A Roanne (Loire), une nouvelle cabine de télémédecine, créée par la société française H4D (Health For Development), est installée dans les locaux d'une pharmacie mutualiste du centre-ville. Avec un siège incliné, un écran d'ordinateur pour guider le patient ou organiser une téléconsultation, et plusieurs instruments de mesures, la cabine permet de « peser, mesurer, calculer l’IMC, prendre la tension, le pouls, connaître le taux d’oxygène dans le sang ». Une cabine du même genre avait déjà été lancée dans le Var l'an dernier.
Les patients pourront recueillir certains paramètres de leur santé, transmis à un généraliste, qui décidera ou non d'une consultation. Une seconde étape, soumise à l'aval de l'agence régionale de santé (ARS), permettra de prendre rendez-vous avec un médecin en visioconférence.
Financée par des fonds européens de développement régional (Feder), l'expérimentation est pilotée par la Mutualité française, l'université Jean-Monnet de Saint-Étienne, l'agglomération, l'agence du développement économique de la Loire et la mutuelle Eovi Usmar Services et Soins.
Pas de médecine sans médecins
« La cabine ne remplace pas le médecin », assure Rémi Bouvier, directeur général de la Mutualité Loire, conscient que cette technologie fait grincer des dents chez les médecins libéraux. « Je n'imagine pas une demi-seconde qu'une machine puisse prendre la place d'un humain mais elle peut être un support », temporise Clotilde Robin, vice-présidente de l'agglomération roannaise. Tous deux décrivent une expérimentation encadrée par un strict cahier des charges. Ils font valoir que la cabine est susceptible d'alléger la charge de travail des médecins.

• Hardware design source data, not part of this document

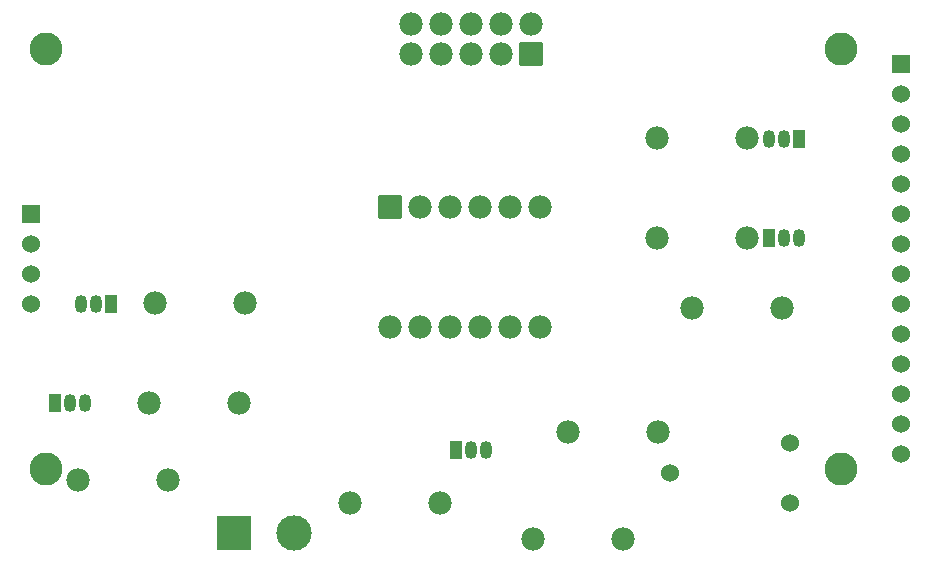
<source format=gbr>
%TF.GenerationSoftware,KiCad,Pcbnew,8.0.3*%
%TF.CreationDate,2024-06-28T12:40:16-06:00*%
%TF.ProjectId,Subsystem SPI Breakout v2,53756273-7973-4746-956d-205350492042,rev?*%
%TF.SameCoordinates,Original*%
%TF.FileFunction,Soldermask,Top*%
%TF.FilePolarity,Negative*%
%FSLAX46Y46*%
G04 Gerber Fmt 4.6, Leading zero omitted, Abs format (unit mm)*
G04 Created by KiCad (PCBNEW 8.0.3) date 2024-06-28 12:40:16*
%MOMM*%
%LPD*%
G01*
G04 APERTURE LIST*
G04 Aperture macros list*
%AMRoundRect*
0 Rectangle with rounded corners*
0 $1 Rounding radius*
0 $2 $3 $4 $5 $6 $7 $8 $9 X,Y pos of 4 corners*
0 Add a 4 corners polygon primitive as box body*
4,1,4,$2,$3,$4,$5,$6,$7,$8,$9,$2,$3,0*
0 Add four circle primitives for the rounded corners*
1,1,$1+$1,$2,$3*
1,1,$1+$1,$4,$5*
1,1,$1+$1,$6,$7*
1,1,$1+$1,$8,$9*
0 Add four rect primitives between the rounded corners*
20,1,$1+$1,$2,$3,$4,$5,0*
20,1,$1+$1,$4,$5,$6,$7,0*
20,1,$1+$1,$6,$7,$8,$9,0*
20,1,$1+$1,$8,$9,$2,$3,0*%
G04 Aperture macros list end*
%ADD10C,2.794000*%
%ADD11C,1.524000*%
%ADD12R,1.524000X1.524000*%
%ADD13C,1.982000*%
%ADD14R,1.050000X1.500000*%
%ADD15O,1.050000X1.500000*%
%ADD16R,3.000000X3.000000*%
%ADD17C,3.000000*%
%ADD18RoundRect,0.102000X-0.889000X-0.889000X0.889000X-0.889000X0.889000X0.889000X-0.889000X0.889000X0*%
%ADD19RoundRect,0.102000X0.889000X0.889000X-0.889000X0.889000X-0.889000X-0.889000X0.889000X-0.889000X0*%
G04 APERTURE END LIST*
D10*
%TO.C,U2*%
X175310000Y-92060000D03*
X175310000Y-56500000D03*
X108000000Y-92060000D03*
X108000000Y-56500000D03*
D11*
X180390000Y-62850000D03*
X180390000Y-67930000D03*
X180390000Y-60310000D03*
X180390000Y-75550000D03*
X180390000Y-65390000D03*
X180390000Y-73010000D03*
X180390000Y-70470000D03*
X180390000Y-78090000D03*
D12*
X106730000Y-70470000D03*
D11*
X106730000Y-75550000D03*
X106730000Y-73010000D03*
X106730000Y-78090000D03*
X180390000Y-80630000D03*
X180390000Y-83170000D03*
X180390000Y-85710000D03*
X180390000Y-88250000D03*
X180390000Y-90790000D03*
D12*
X180390000Y-57770000D03*
%TD*%
D13*
%TO.C,R1*%
X167310000Y-64085000D03*
X159690000Y-64085000D03*
%TD*%
D14*
%TO.C,PNP*%
X169230000Y-72500000D03*
D15*
X170500000Y-72500000D03*
X171770000Y-72500000D03*
%TD*%
D14*
%TO.C,NPN*%
X142730000Y-90500000D03*
D15*
X144000000Y-90500000D03*
X145270000Y-90500000D03*
%TD*%
D16*
%TO.C,LS1*%
X123920000Y-97500000D03*
D17*
X129000000Y-97500000D03*
%TD*%
D13*
%TO.C,R7*%
X141310000Y-95000000D03*
X133690000Y-95000000D03*
%TD*%
%TO.C,R2*%
X116690000Y-86500000D03*
X124310000Y-86500000D03*
%TD*%
%TO.C,R5*%
X110690000Y-93000000D03*
X118310000Y-93000000D03*
%TD*%
%TO.C,R9*%
X152190000Y-89000000D03*
X159810000Y-89000000D03*
%TD*%
%TO.C,LogicConverter1*%
X144770000Y-69920000D03*
X144770000Y-80080000D03*
X142230000Y-69920000D03*
D18*
X137150000Y-69920000D03*
D13*
X139690000Y-69920000D03*
X147310000Y-69920000D03*
X149850000Y-69920000D03*
X142230000Y-80080000D03*
X137150000Y-80080000D03*
X139690000Y-80080000D03*
X147310000Y-80080000D03*
X149850000Y-80080000D03*
%TD*%
%TO.C,R6*%
X170310000Y-78500000D03*
X162690000Y-78500000D03*
%TD*%
D14*
%TO.C,NPN*%
X171770000Y-64140000D03*
D15*
X170500000Y-64140000D03*
X169230000Y-64140000D03*
%TD*%
D13*
%TO.C,R4*%
X167310000Y-72500000D03*
X159690000Y-72500000D03*
%TD*%
%TO.C,R8*%
X149190000Y-98000000D03*
X156810000Y-98000000D03*
%TD*%
D19*
%TO.C,1*%
X149080000Y-57000000D03*
D13*
X146540000Y-57000000D03*
X144000000Y-57000000D03*
X138920000Y-54460000D03*
X138920000Y-57000000D03*
X141460000Y-57000000D03*
X141460000Y-54460000D03*
X149080000Y-54460000D03*
X144000000Y-54460000D03*
X146540000Y-54460000D03*
%TD*%
D14*
%TO.C,NPN*%
X108730000Y-86500000D03*
D15*
X110000000Y-86500000D03*
X111270000Y-86500000D03*
%TD*%
D11*
%TO.C,U3*%
X160840000Y-92460000D03*
X171000000Y-89920000D03*
X171000000Y-95000000D03*
%TD*%
D13*
%TO.C,R3*%
X117190000Y-78000000D03*
X124810000Y-78000000D03*
%TD*%
D14*
%TO.C,PNP*%
X113500000Y-78140000D03*
D15*
X112230000Y-78140000D03*
X110960000Y-78140000D03*
%TD*%
M02*

</source>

À l'Ordre des médecins de la Loire, le projet est accueilli avec prudence mais curiosité. « Il faudra vérifier que tout ça s'inscrive dans un parcours de soins », prévient son secrétaire général, Jean-François Janowiak. « On ne fera pas de médecine sans médecin », ajoute-t-il.« Mais dans un territoire en tension, si cela peut soulager, dans le cadre d'une surveillance et bien protocolisé avec les médecins, alors ça peut avoir un intérêt. »
Opération « commerciale »
Avant de trouver ses patients, la télémédecine devra convaincre les généralistes locaux, très mobilisés l'an dernier dans une grève inédite contre la loi Touraine, baptisée le « Printemps roannais ». « Nous avons découvert l'existence de cette cabine par la presse. Il n'y a pas eu de concertation. C'est inadmissible et scandaleux », déplore le Dr Bruno Pagès en fustigeant une « opération commerciale et publicitaire d'une mutuelle ».
« C'est une remise en cause de la relation médecin-patient », tonne de son côté le Dr Michel Séraille, généraliste depuis 37 ans à Roanne. « Dans notre spécialité, cette cabine ne peut apporter quoi que ce soit », relève le médecin, qui y voit « une illustration de la prise de pouvoir des mutuelles sur la santé des gens ».